A cold front with its bluebird skies isn’t the best weather for walleye fishing, but on more than one occasion fishing Lake Hopatcong in October with no clouds in the sky, I’ve caught them. Naturally, with brilliant sunlight on the water, I want to place my herring as deep as possible. When Mark and I arrived before first light several days after the weather got cooler, clouds overhead held better promise than sun, and we welcomed a temperature of 40 degrees. Later in the day, it never rose out of the low 50’s.
Catching Fish
We caught three walleye, some largemouths, and some panfish. The numerous fish we marked on the graph were almost certainly hybrid striped bass. I mark schools of fish like that every time out in October and have pulled hybrids out of them. Having fished Hopatcong in the fall for more than a decade, walleye have proven a little more dependable, although my guests and I never have caught more than four of them during an outing. But they’re good size, averaging close to four pounds, and I always feel the effort is worth the catch.
Hybrids I find relatively fickle, although other anglers have made amazing catches of dozens of them on a single outing. On one occasion, October 22, 2011, my son and I did catch 17 of them as large as four pounds, four ounces. We’ve caught a lot on other outings, too, including as many as 10 of them up to almost six pounds when trolling in May, but we usually catch one or two, if any. Even when we see them on the graph directly under the boat, they don’t eagerly hit a live herring or anything else we try, including chicken livers and various lures.
Mark Licht and one of three walleye we caught in 2018.
Go When You Can
At least in my own experience, I can’t get out on the drop of a hat to take advantage of the best weather for fishing. I plan and hope the weather is favorable. But I think whatever the weather, it’s worth paying keen attention to it, because the narrative of your fishing will reflect it. I feel fortunate the water temperature had fallen seven or eight degrees when Mark and I got out, turnover having worked cooler water into fair depths within a matter of three days.

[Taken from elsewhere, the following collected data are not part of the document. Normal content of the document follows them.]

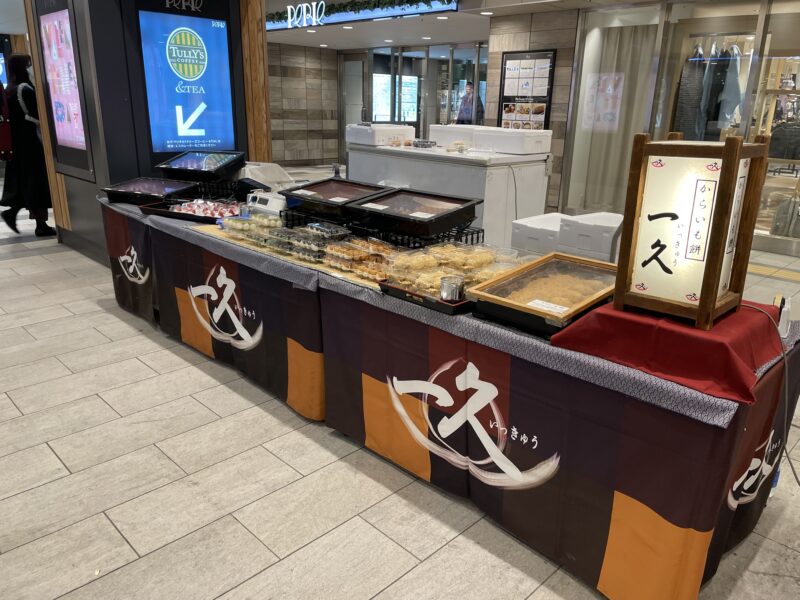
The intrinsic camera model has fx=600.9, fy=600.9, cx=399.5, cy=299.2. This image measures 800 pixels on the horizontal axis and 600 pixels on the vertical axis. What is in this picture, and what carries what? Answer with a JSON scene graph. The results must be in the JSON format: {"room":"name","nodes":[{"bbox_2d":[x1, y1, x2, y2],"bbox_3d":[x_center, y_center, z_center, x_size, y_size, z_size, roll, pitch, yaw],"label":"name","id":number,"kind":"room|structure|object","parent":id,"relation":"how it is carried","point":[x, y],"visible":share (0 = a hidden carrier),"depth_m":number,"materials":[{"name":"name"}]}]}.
{"room":"shop","nodes":[
{"label":"shop","id":0,"kind":"room"},
{"bbox_2d":[20,0,268,263],"bbox_3d":[-2.310,-1.981,5.553,1.770,3.075,1.718,18,25,42],"label":"pillar","id":1,"kind":"structure","parent":0,"point":[95,219],"depth_m":4.95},
{"bbox_2d":[34,0,94,180],"bbox_3d":[-2.803,-1.808,4.988,0.931,1.527,0.050,18,25,42],"label":"digital screen","id":2,"kind":"object","parent":1,"relation":"attached to","point":[80,138],"visible":0.99,"depth_m":4.97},
{"bbox_2d":[136,2,239,154],"bbox_3d":[-1.727,-1.849,4.917,0.066,1.376,0.815,18,25,42],"label":"digital screen","id":3,"kind":"object","parent":1,"relation":"attached to","point":[219,133],"visible":0.99,"depth_m":4.90,"materials":[{"name":"blue glass"}]},
{"bbox_2d":[267,43,340,166],"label":"back wall","id":4,"kind":"structure","parent":0,"point":[292,91],"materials":[{"name":"brown tile"}]},
{"bbox_2d":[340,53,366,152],"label":"glass door","id":5,"kind":"structure","parent":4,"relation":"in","point":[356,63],"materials":[{"name":"glass"}]},
{"bbox_2d":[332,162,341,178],"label":"bottle","id":6,"kind":"object","parent":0,"point":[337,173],"visible":0.56,"depth_m":4.02,"materials":[{"name":"plastic"}]},
{"bbox_2d":[0,170,798,599],"bbox_3d":[-0.424,-0.523,6.152,14.082,0.106,11.699,18,25,42],"label":"floor","id":7,"kind":"structure","parent":0,"point":[118,536],"depth_m":2.29,"materials":[{"name":"tile"}]},
{"bbox_2d":[0,54,53,237],"bbox_3d":[-3.750,-1.510,6.014,0.578,1.758,0.577,18,25,42],"label":"woman","id":8,"kind":"object","parent":7,"relation":"on","point":[25,96],"visible":0.78,"depth_m":5.88},
{"bbox_2d":[346,142,554,244],"bbox_3d":[0.418,-1.008,6.012,1.973,0.974,0.905,18,25,42],"label":"white counter","id":9,"kind":"object","parent":7,"relation":"on","point":[487,195],"visible":0.57,"depth_m":5.38,"materials":[{"name":"white"}]},
{"bbox_2d":[346,122,415,145],"bbox_3d":[-0.215,-1.708,6.188,0.516,0.172,0.474,18,25,42],"label":"white box","id":10,"kind":"object","parent":9,"relation":"on","point":[368,142],"visible":0.96,"depth_m":6.02,"materials":[{"name":"white plastic"}]},
{"bbox_2d":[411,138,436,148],"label":"food tray","id":11,"kind":"object","parent":9,"relation":"on","point":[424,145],"visible":0.99,"depth_m":5.71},
{"bbox_2d":[427,124,475,146],"bbox_3d":[0.563,-1.619,5.929,0.473,0.167,0.377,18,25,42],"label":"white box","id":12,"kind":"object","parent":9,"relation":"on","point":[436,128],"visible":0.75,"depth_m":5.77,"materials":[{"name":"white"}]},
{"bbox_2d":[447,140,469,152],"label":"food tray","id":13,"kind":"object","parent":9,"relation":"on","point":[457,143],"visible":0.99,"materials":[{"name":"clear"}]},
{"bbox_2d":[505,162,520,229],"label":"power cord","id":14,"kind":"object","parent":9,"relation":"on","point":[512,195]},
{"bbox_2d":[475,127,553,154],"bbox_3d":[1.042,-1.454,5.470,0.500,0.182,0.409,18,25,42],"label":"white box","id":15,"kind":"object","parent":9,"relation":"on","point":[534,142],"visible":0.98,"depth_m":5.31,"materials":[{"name":"white plastic"}]},
{"bbox_2d":[101,192,799,599],"bbox_3d":[-0.303,0.028,3.240,4.137,0.703,1.234,18,25,42],"label":"table","id":16,"kind":"object","parent":7,"relation":"on","point":[187,232],"visible":0.77,"depth_m":2.00,"materials":[{"name":"fabric"}]},
{"bbox_2d":[100,177,200,204],"bbox_3d":[-1.654,-0.730,4.050,0.545,0.129,0.371,9,20,23],"label":"display case","id":17,"kind":"object","parent":16,"relation":"on","point":[179,187],"visible":0.96,"depth_m":3.99,"materials":[{"name":"black glass"}]},
{"bbox_2d":[138,199,240,222],"bbox_3d":[-1.174,-0.542,3.582,0.575,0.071,0.346,10,20,24],"label":"black tray","id":18,"kind":"object","parent":16,"relation":"on","point":[184,217],"visible":0.48,"depth_m":3.56,"materials":[{"name":"black plastic"}]},
{"bbox_2d":[156,150,246,180],"bbox_3d":[-1.413,-0.955,4.322,0.512,0.178,0.382,9,20,23],"label":"display case","id":19,"kind":"object","parent":16,"relation":"on","point":[211,163],"visible":0.99,"depth_m":4.24,"materials":[{"name":"black glass"}]},
{"bbox_2d":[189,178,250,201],"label":"black crate","id":20,"kind":"object","parent":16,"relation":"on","point":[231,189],"visible":0.62,"depth_m":4.07,"materials":[{"name":"black plastic"}]},
{"bbox_2d":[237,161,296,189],"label":"cash register","id":21,"kind":"object","parent":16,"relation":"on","point":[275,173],"visible":0.6,"depth_m":4.27,"materials":[{"name":"white plastic"}]},
{"bbox_2d":[246,189,288,214],"bbox_3d":[-0.763,-0.570,3.592,0.310,0.115,0.210,18,25,42],"label":"scale","id":22,"kind":"object","parent":16,"relation":"on","point":[265,205],"visible":0.79,"depth_m":3.52,"materials":[{"name":"white plastic"}]},
{"bbox_2d":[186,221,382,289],"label":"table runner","id":23,"kind":"object","parent":16,"relation":"on","point":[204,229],"visible":0.29,"depth_m":2.74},
{"bbox_2d":[221,212,283,242],"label":"packaged food","id":24,"kind":"object","parent":23,"relation":"on","point":[267,221],"visible":0.86,"depth_m":3.02,"materials":[{"name":"clear plastic"}]},
{"bbox_2d":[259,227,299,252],"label":"food tray","id":25,"kind":"object","parent":23,"relation":"on","point":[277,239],"visible":0.72,"depth_m":2.85,"materials":[{"name":"clear plastic"}]},
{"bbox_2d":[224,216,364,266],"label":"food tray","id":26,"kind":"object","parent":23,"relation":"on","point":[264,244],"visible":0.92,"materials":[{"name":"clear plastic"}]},
{"bbox_2d":[289,225,348,260],"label":"packaged food","id":27,"kind":"object","parent":23,"relation":"on","point":[323,244],"visible":0.94,"depth_m":2.71,"materials":[{"name":"clear plastic"}]},
{"bbox_2d":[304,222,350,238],"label":"food tray","id":28,"kind":"object","parent":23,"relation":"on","point":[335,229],"visible":0.89,"depth_m":2.78,"materials":[{"name":"clear plastic"}]},
{"bbox_2d":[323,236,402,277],"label":"packaged food","id":29,"kind":"object","parent":23,"relation":"on","point":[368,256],"visible":0.89,"depth_m":2.53,"materials":[{"name":"clear plastic"}]},
{"bbox_2d":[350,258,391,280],"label":"packaged food","id":30,"kind":"object","parent":23,"relation":"on","point":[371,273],"visible":0.63,"depth_m":2.43,"materials":[{"name":"clear"}]},
{"bbox_2d":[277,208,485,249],"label":"wire rack","id":31,"kind":"object","parent":16,"relation":"on","point":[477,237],"visible":0.44,"depth_m":2.94,"materials":[{"name":"black metal"}]},
{"bbox_2d":[279,177,393,218],"bbox_3d":[-0.332,-0.538,3.216,0.495,0.149,0.394,18,25,42],"label":"display case","id":32,"kind":"object","parent":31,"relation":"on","point":[325,185],"visible":0.86,"depth_m":3.15,"materials":[{"name":"black"}]},
{"bbox_2d":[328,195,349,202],"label":"price tag","id":33,"kind":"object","parent":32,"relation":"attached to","point":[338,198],"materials":[{"name":"white paper"}]},
{"bbox_2d":[345,187,480,237],"bbox_3d":[0.057,-0.427,2.885,0.511,0.140,0.394,18,25,42],"label":"display case","id":34,"kind":"object","parent":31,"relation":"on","point":[431,224],"visible":0.99,"depth_m":2.82,"materials":[{"name":"black glass"}]},
{"bbox_2d":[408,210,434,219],"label":"price tag","id":35,"kind":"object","parent":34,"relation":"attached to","point":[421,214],"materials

That will always be a part of the story of 2018, a year I had to plan on fishing Hopatcong a week earlier than I would have liked to.
If you can choose when to go on short notice, be assured that fall is fall, and water will eventually get chilly enough to fish the drop offs. Besides, cold snaps, when temperatures get down as low as the 30’s mid-month or even upper 20’s near October’s end, seem inevitable. And as the season hardens into winter, ice will cover the lake. Maybe not every year, but it will happen for many more to come, no matter my wife’s humoring me about my increasing collection of ice fishing gear, as if there will be no ice to fish through. You don’t form a sensibility about seasonal changes by listening to what the media tells you; you get out in the weather time and again, and taking note enables you to draw sure inferences. We’ll see if the warming trend continues over the next decade.